Adversity and Opportunity—The Pandemic’s Paradoxical Effect on Child Health and Well-Being
Adversity and Opportunity—The Pandemic’s Paradoxical Effect on Child Health and Well-Being
In this JAMA Pediatrics commentary, Paul Wise and Lisa Chamberlain write the COVID-19 pandemic has triggered emergency policy responses that have cut through years of muddled inaction on issues critical to child health and well-being.
Like most existential threats, pandemics generate not only hardships but also hard choices.

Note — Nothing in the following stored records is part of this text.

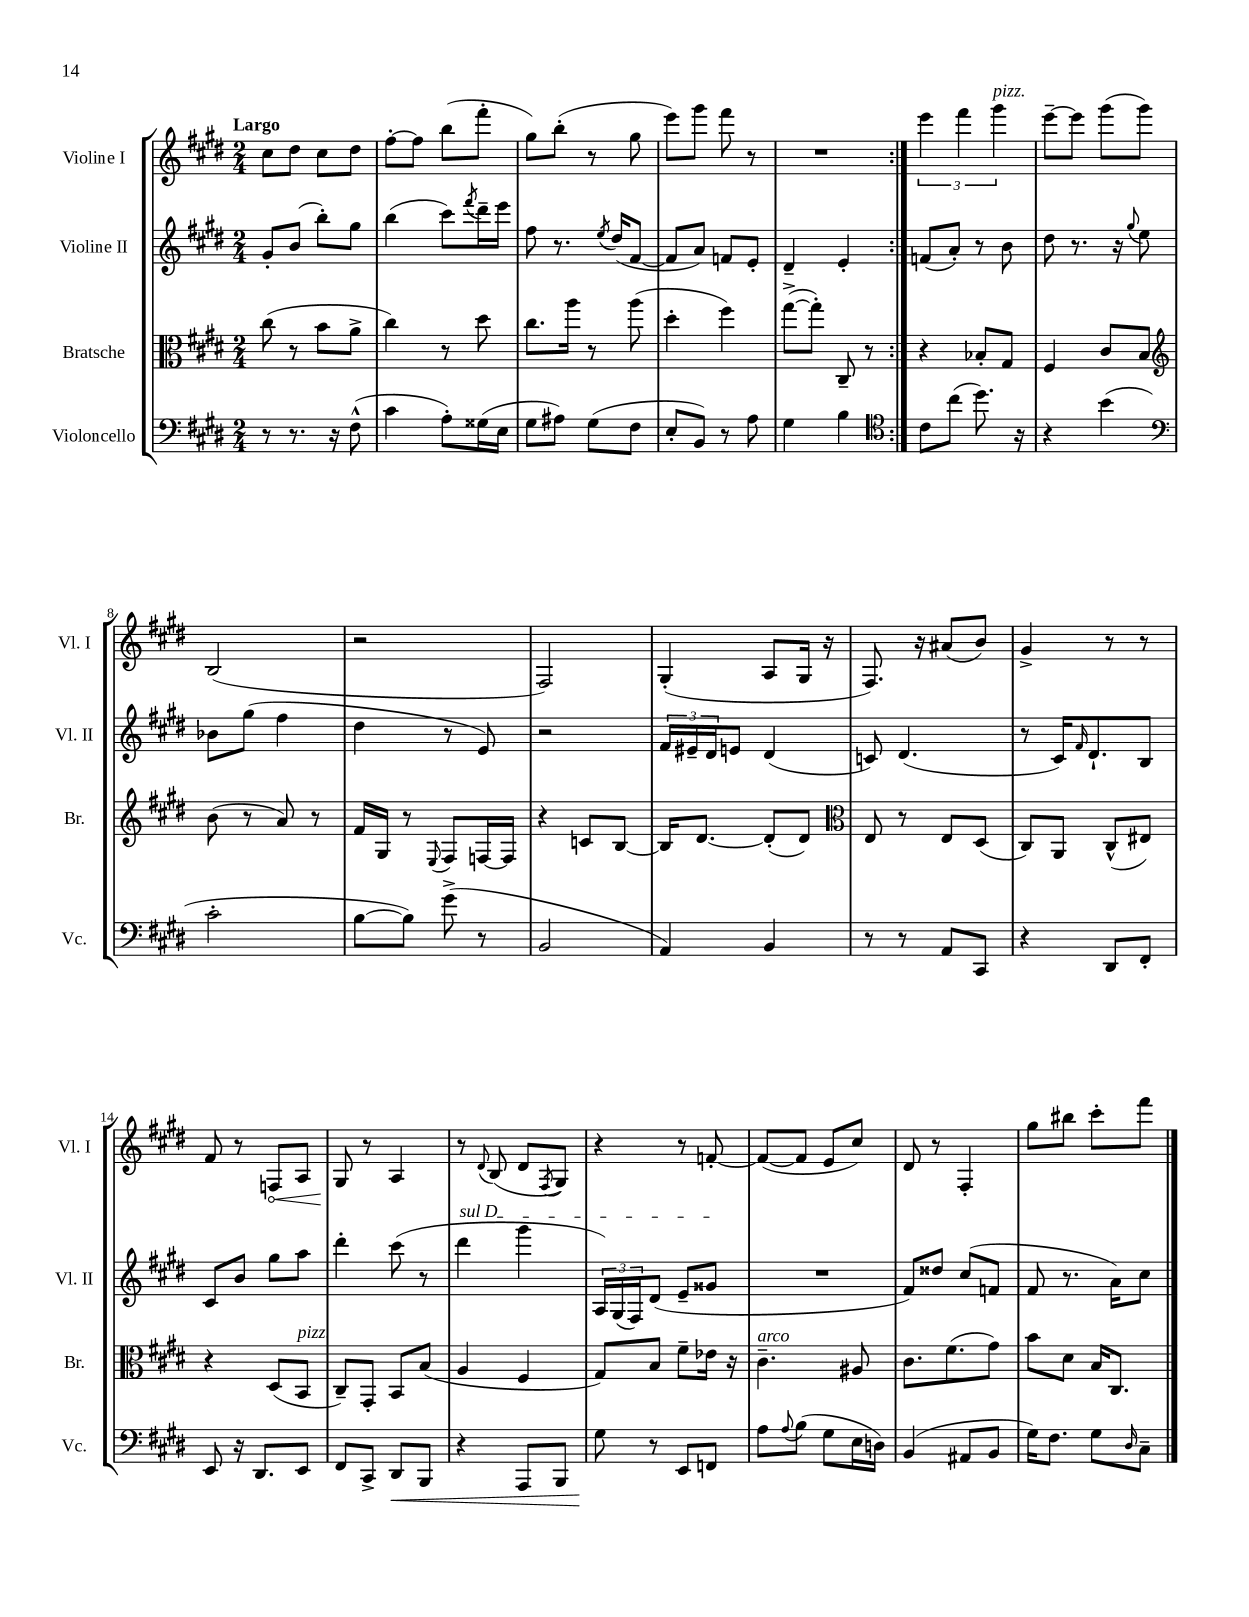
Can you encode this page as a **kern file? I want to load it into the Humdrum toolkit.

**kern	**dynam	**kern	**kern	**kern	**dynam
*part4	*part4	*part3	*part2	*part1	*part1
*staff4	*staff4	*staff3	*staff2	*staff1	*staff1
*I"Violoncello	*	*I"Bratsche	*I"Violine II	*I"Violine I	*
*I'Vc.	*	*I'Br.	*I'Vl. II	*I'Vl. I	*
*clefF4	*	*clefC3	*clefG2	*clefG2	*
*k[f#c#g#d#]	*	*k[f#c#g#d#]	*k[f#c#g#d#]	*k[f#c#g#d#]	*
*M2/4	*	*M2/4	*M2/4	*M2/4	*
=1	=1	=1	=1	=1	=1
!	!	!	!	!LO:TX:a:B:t=Largo	!
8r	.	(8cc#\	8g#'/L	8cc#\L	.
8.r	.	8r	(8b/J	8dd#\J	.
.	.	8b\L	8bb'\L)	8cc#\L	.
16r	.	.	.	.	.
(8F#^^\	.	8a^\J	8gg#\J	8dd#\J	.
=2	=2	=2	=2	=2	=2
4c#\	.	4cc#\)	(4bb\	[8ff#'\L	.
.	.	.	.	8ff#\J]	.
8A'\L)	.	8r	8ccc#\L)	(8bb\L	.
.	.	.	8qfff#/	.	.
(16G##X\L	.	8dd#\	16ddd#~\L	8fff#'\J	.
16E\JJ	.	.	16eee\JJ	.	.
=3	=3	=3	=3	=3	=3
8G#\L	.	8.cc#\L	8ff#\	8gg#\L)	.
8A#X\J)	.	.	8.r	(8bb'\J	.
.	.	16aa\Jk	.	.	.
(8G#\L	.	8r	.	8r	.
.	.	.	8qee/	.	.
.	.	.	(16dd#/KL	.	.
8F#\J	.	(8aa\	[8f#/J	8gg#\	.
=4	=4	=4	=4	=4	=4
8E'/L	.	4dd#'\	8f#/L]	8eee\L)	.
8BB/J)	.	.	8a/J)	8ggg#\J	.
8r	.	4ff#\)	8fn/L	8fff#\	.
8A\	.	.	8e'/J	8r	.
=5	=5	=5	=5	=5	=5
4G#\	.	([8gg#^\L	4d#~/	2r	.
.	.	8gg#'\J])	.	.	.
4B\	.	8C#~/	4e'/	.	.
.	.	8r	.	.	.
=6:|!	=6:|!	=6:|!	=6:|!	=6:|!	=6:|!
*clefC4	*	*	*	*	*
8c#\L	.	4r	(8fn/L	6eee\	.
(8cc#\J	.	.	8a'/J)	.	.
.	.	.	.	6fff#\	.
8.dd#\)	.	8B-X'/L	8r	.	.
!	!	!	!	!LO:TX:a:i:t=pizz.	!
.	.	.	.	6ggg#\	.
.	.	8G#/J	8b\	.	.
16r	.	.	.	.	.
=7	=7	=7	=7	=7	=7
4r	.	4F#/	8dd#\	[8eee~\L	.
.	.	.	8.r	8eee\J]	.
(4b\	.	8c#/L	.	(8ggg#\L	.
.	.	.	16r	.	.
.	.	.	8qqgg#/	.	.
.	.	8B/J	8ee\	8ggg#\J)	.
!!LO:LB:g=z
=8	=8	=8	=8	=8	=8
*clefF4	*	*clefG2	*	*	*
2c#'\	.	(8b\	8b-X\L	(2B/	.
.	.	8r	(8gg#\J	.	.
.	.	8a/)	4ff#\	.	.
.	.	8r	.	.	.
=9	=9	=9	=9	=9	=9
[8B\L	.	16f#/LL	4dd#\	2r	.
.	.	16G#/JJ	.	.	.
8B\J])	.	8r	.	.	.
.	.	8qqE/	.	.	.
(8g#^\	.	8F#/L	8r	.	.
8r	.	[16Fn/L	8e/)	.	.
.	.	16F/JJ]	.	.	.
=10	=10	=10	=10	=10	=10
2BB/	.	4r	2r	2F#/)	.
.	.	8cn/L	.	.	.
.	.	[8B/J	.	.	.
=11	=11	=11	=11	=11	=11
4AA/)	.	16B/KL]	24f#/LL	(4G#'/	.
.	.	.	24e#X~/	.	.
.	.	[8.d#/J	.	.	.
.	.	.	24d#/J	.	.
.	.	.	8en/J	.	.
4BB/	.	(8d#'/L]	(4d#/	8A/L	.
.	.	8d#/J)	.	16G#/Jk	.
.	.	.	.	16r	.
=12	=12	=12	=12	=12	=12
*	*	*clefC3	*	*	*
8r	.	8E/	8cn/)	8.F#/)	.
8r	.	8r	(4.d#/	.	.
.	.	.	.	16r	.
8AA/L	.	8E/L	.	(8a#X/L	.
8CC#/J	.	(8D#/J	.	8b/J)	.
=13	=13	=13	=13	=13	=13
4r	.	8C#/L)	8r	4g#^/	.
.	.	8AA/J	16c#/KL)	.	.
.	.	.	16qqf#/	.	.
.	.	.	8.d#`/	.	.
8DD#/L	.	(8C#^^/L	.	8r	.
8FF#'/J	.	8E#X/J)	8B/J	8r	.
!!LO:LB:g=z
=14	=14	=14	=14	=14	=14
8EE/	.	4r	8c#/L	8f#/	.
16r	.	.	8b/J	8r	.
8.DD#/L	.	.	.	.	.
!	!	!	!	!	!LO:HP:b
.	.	(8D#/L	8gg#\L	8Fn/L	<
!	!	!LO:TX:a:i:t=pizz.	!	!	!
8EE/J	.	8BB/J	8aa\J	8A/J	.
=15	=15	=15	=15	=15	=15
8FF#/L	.	8C#~/L)	4ddd#'\	8G#/	.
8CC#^/J	.	8GG#'/J	.	8r	[
!	!LO:HP:b	!	!	!	!
8DD#/L	<	8BB/L	(8ccc#\	4A/	.
8BBB/J	.	(8B/J	8r	.	.
=16	=16	=16	=16	=16	=16
!	!	!	!LO:TX:a:i:t=sul D	!	!
4r	.	4A/	4ddd#\	8r	.
.	.	.	.	8qqd#/	.
.	.	.	.	(8B/	.
8AAA/L	.	4F#/	4ggg#\	8d#/L	.
.	.	.	.	8qF#/	.
8BBB/J	.	.	.	8G#/J)	.
=17	=17	=17	=17	=17	=17
8G#\	.	8G#/L)	24A/LL)	4r	.
.	.	.	(24G#/	.	.
.	.	.	24F#/J)	.	.
8r	[	8B/J	(8d#/J	.	.
8EE/L	.	8f#~\L	8e~/L	8r	.
8FFn/J	.	16e-X\Jk	8g##X/J	[8fn'/	.
.	.	16r	.	.	.
=18	=18	=18	=18	=18	=18
!	!	!LO:TX:a:i:t=arco	!	!	!
8A\L	.	4.c#~\	2r	(8f/L_	.
8qqA/	.	.	.	.	.
(8B\J	.	.	.	8f/J]	.
8G#\L	.	.	.	8e/L	.
16E\L	.	8A#X/	.	8cc#/J)	.
16Dn\JJ)	.	.	.	.	.
=19	=19	=19	=19	=19	=19
(4BB/	.	8.c#\L	8f#/L)	8d#/	.
.	.	.	8dd##X/J	8r	.
.	.	(8.f#\	.	.	.
8AA#X/L	.	.	(8cc#/L	4F#'/	.
8BB/J	.	8g#\J)	8fn/J	.	.
=20	=20	=20	=20	=20	=20
16G#\KL)	.	8b\L	8f#/	8gg#\L	.
8.F#\J	.	.	.	.	.
.	.	8d#\J	8.r	8bb#X\J	.
8G#\L	.	16B/KL	.	8ccc#'\L	.
.	.	8.C#/J	16a\KL)	.	.
16qqD#/	.	.	.	.	.
8C#~\J	.	.	8cc#\J	8fff#\J	.
==	==	==	==	==	==
*-	*-	*-	*-	*-	*-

Clearly, the COVID-19 pandemic has profoundly disrupted the fabric of family and community life. However, it has also triggered emergency policy responses that have cut through years of muddled inaction on issues critical to child health and well-being. Many people are surprised to learn that now, 2 years into the pandemic, child poverty has fallen to historic lows. This is not the result of some long-term secular trend. Rather, it is the result of new, aggressive policy initiatives, initiatives that without immediate action will be abandoned in the coming months.

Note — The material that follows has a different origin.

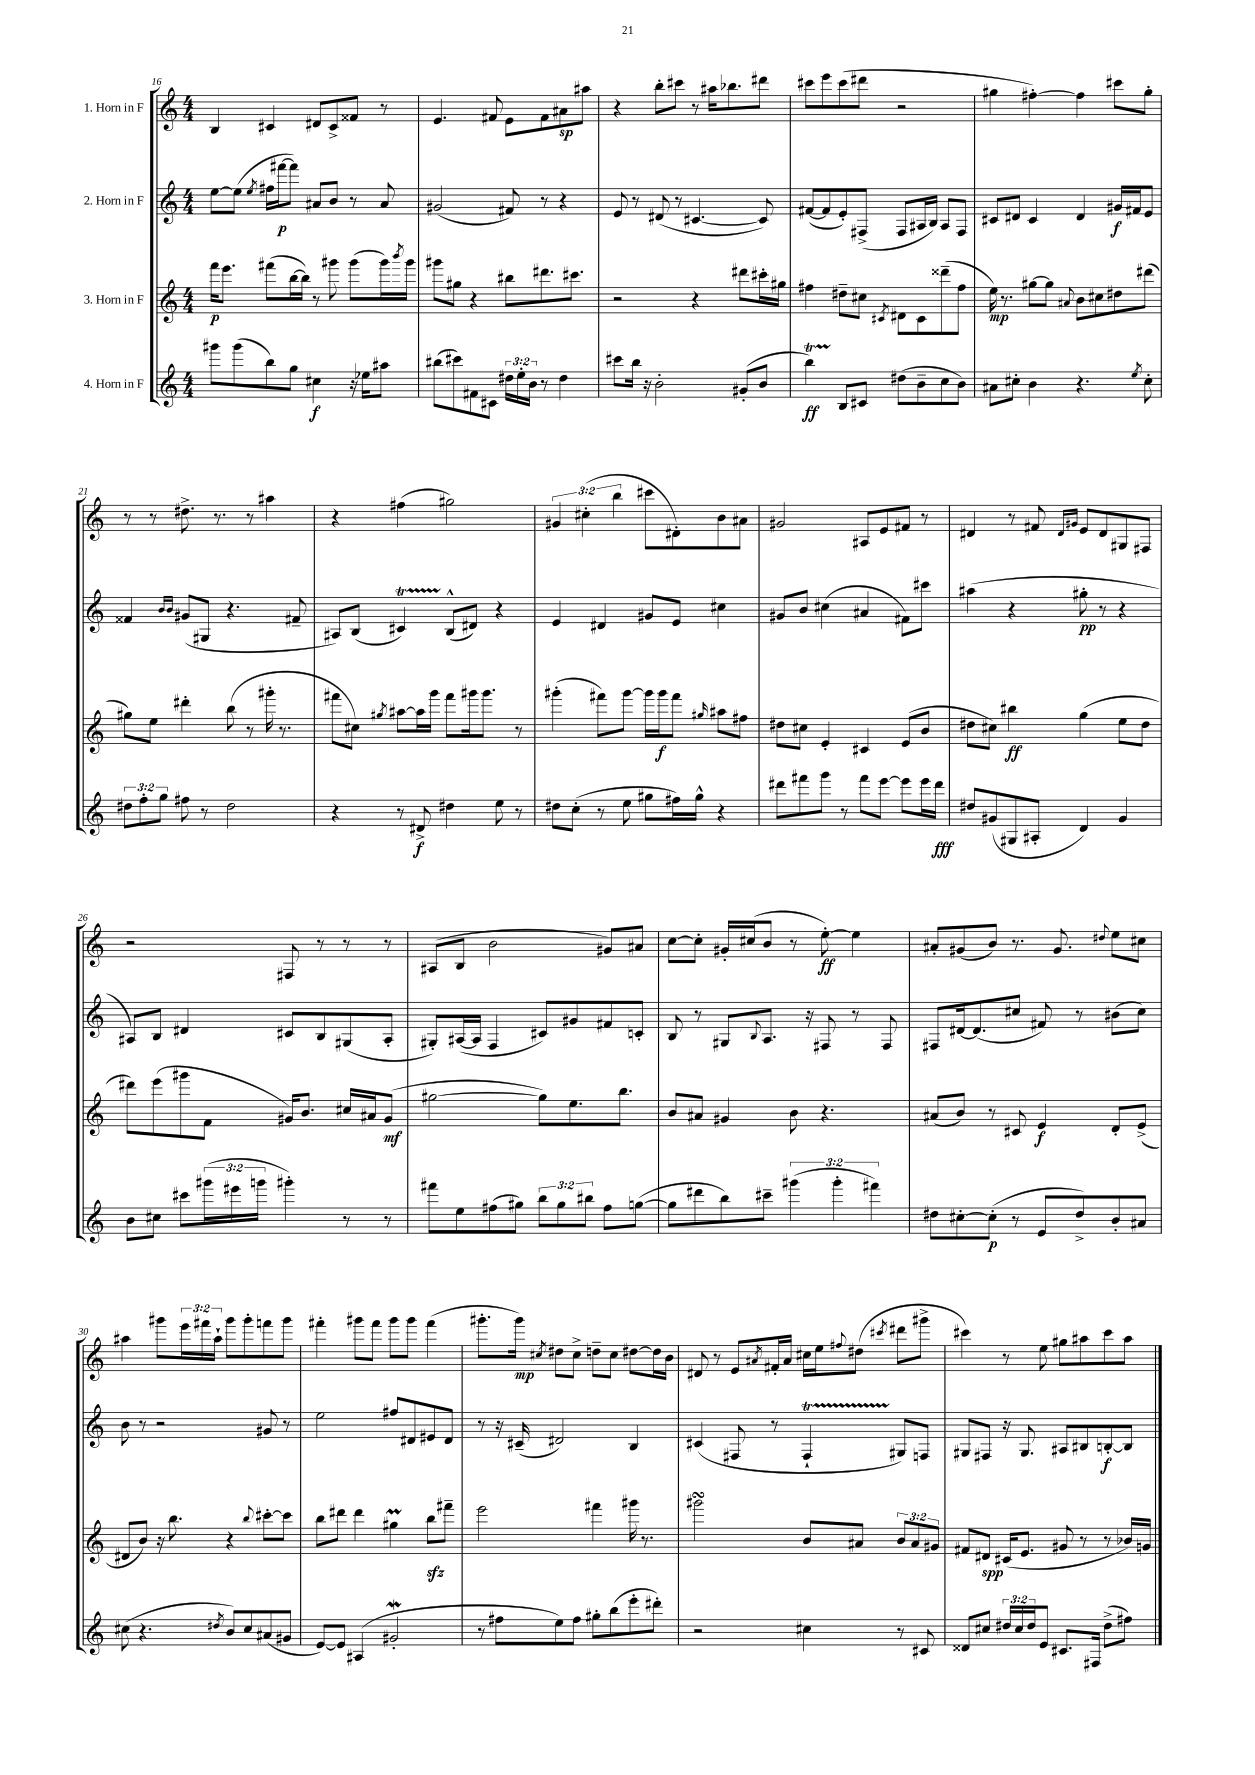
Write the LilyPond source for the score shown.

The disruptive power of the pandemic has rippled across the social determinants of child health. Just several months after the first cases were detected in the United States, the unemployment rate reached levels not seen since the depths of the Great Depression, with the majority of lost jobs concentrated in low-wage industries. Two-thirds of child care centers closed by April 2020, one-third remaining closed by April 2021. Recent reports estimate that more than one-third of households with children were experiencing either housing hardships or inadequate food, privations that fell disproportionately on racial and ethnic minority families. School closures have been widespread with wildly uneven capacities to respond by district. This has resulted in disparities potentially affecting children’s long-term learning and patterns of mortality over the life course.